Once your portfolio is live on GitHub Pages, you can:
- ✅ Share it with potential employers
- ✅ Add the link to your CV/resume
- ✅ Include it on your LinkedIn profile
- ✅ Show it during job interviews
- ✅ Share with friends and classmates
**Your portfolio will be available at:**
```
https://your-username.github.io/repository-name/
```
---
## Prerequisites
Before enabling GitHub Pages:
- ✅ Create a GitHub repository with your portfolio by copying this repository
- ✅ Complete your portfolio (`index.html` and all assets)
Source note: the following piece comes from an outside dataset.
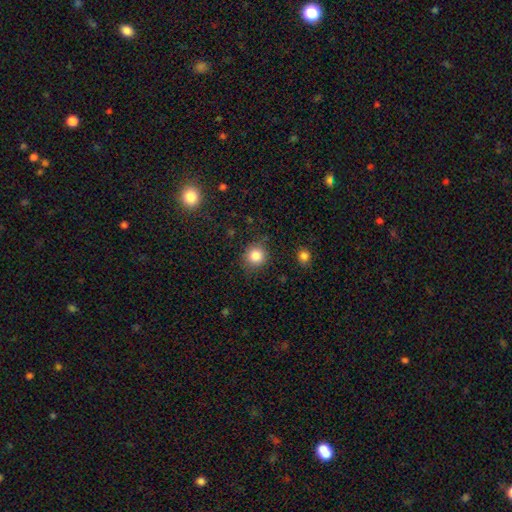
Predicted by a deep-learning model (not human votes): This is clearly a smooth galaxy (85%). How rounded: clearly round (90%). Merging: clearly none (84%).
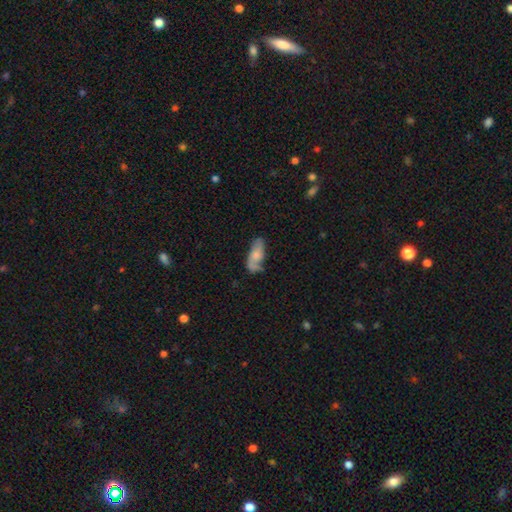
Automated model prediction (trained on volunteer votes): smooth-or-featured: smooth: 49% | featured or disk: 44% | star or artifact: 7%
  merging: none: 47% | minor disturbance: 30% | major disturbance: 18% | merger: 5%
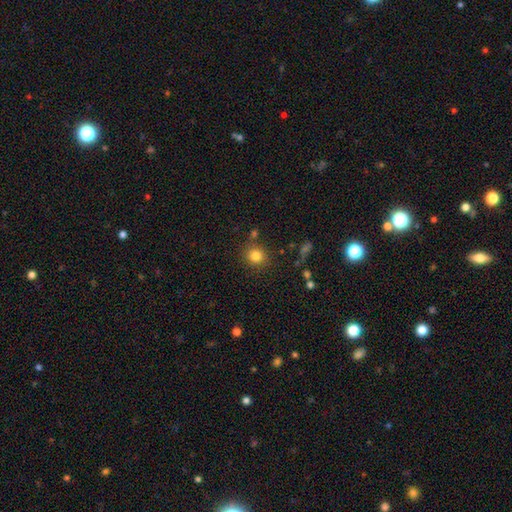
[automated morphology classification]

- ✅ Commit and push your changes to GitHub
- ✅ Your repository must be **Public** (required for free GitHub Pages)
---
## Enabling GitHub Pages
**Time needed:** 2-3 minutes
### Step 1: Go to Your Repository Settings
1. **Go to GitHub** and navigate to your forked repository:
```
https://github.com/your-username/repository-name
```
2. **Click** the "Settings" tab (top menu bar)
---
### Step 2: Configure GitHub Pages
1. **In the left sidebar**, click **"Pages"**
- Look under the "Code and automation" section
2. **Under "Source":**
- Select **"Deploy from a branch"**
3. **Under "Branch":**
- Select **`main`** from the dropdown
- Select **`/ (root)`** from the folder dropdown
4. **Click "Save"**
---
### Step 3: Wait for Deployment
1. **Wait 1-2 minutes** for GitHub to build and deploy your site
2. **Refresh the page**
3. You'll see a message at the top:
```
Your site is live at https://your-username.github.io/repository-name/
```
4. **Click the link** to view your live portfolio!
---
## That's It!
Your portfolio is now published online. Every time you push changes to GitHub, your site will automatically update in 1-2 minutes.
---
## Updating Your Published Portfolio
After you make changes locally:
1. **Commit your changes** in GitHub Desktop or via command line
2. **Push to GitHub**
3. **Wait 1-2 minutes** - GitHub Pages will automatically rebuild
4. **Refresh your portfolio URL** to see the updates
**No need to touch the Pages settings again!** It's all automatic after the initial setup.
---
## ❓ Questions?
If you're having trouble with GitHub Pages:
1. **Ask in course Slack channel** - classmates might have solved the same issue
2. **Contact instructor:** Oleh Omelchenko
---
## 📚 Additional Resources
- [GitHub Pages Documentation](https://docs.github.com/en/pages)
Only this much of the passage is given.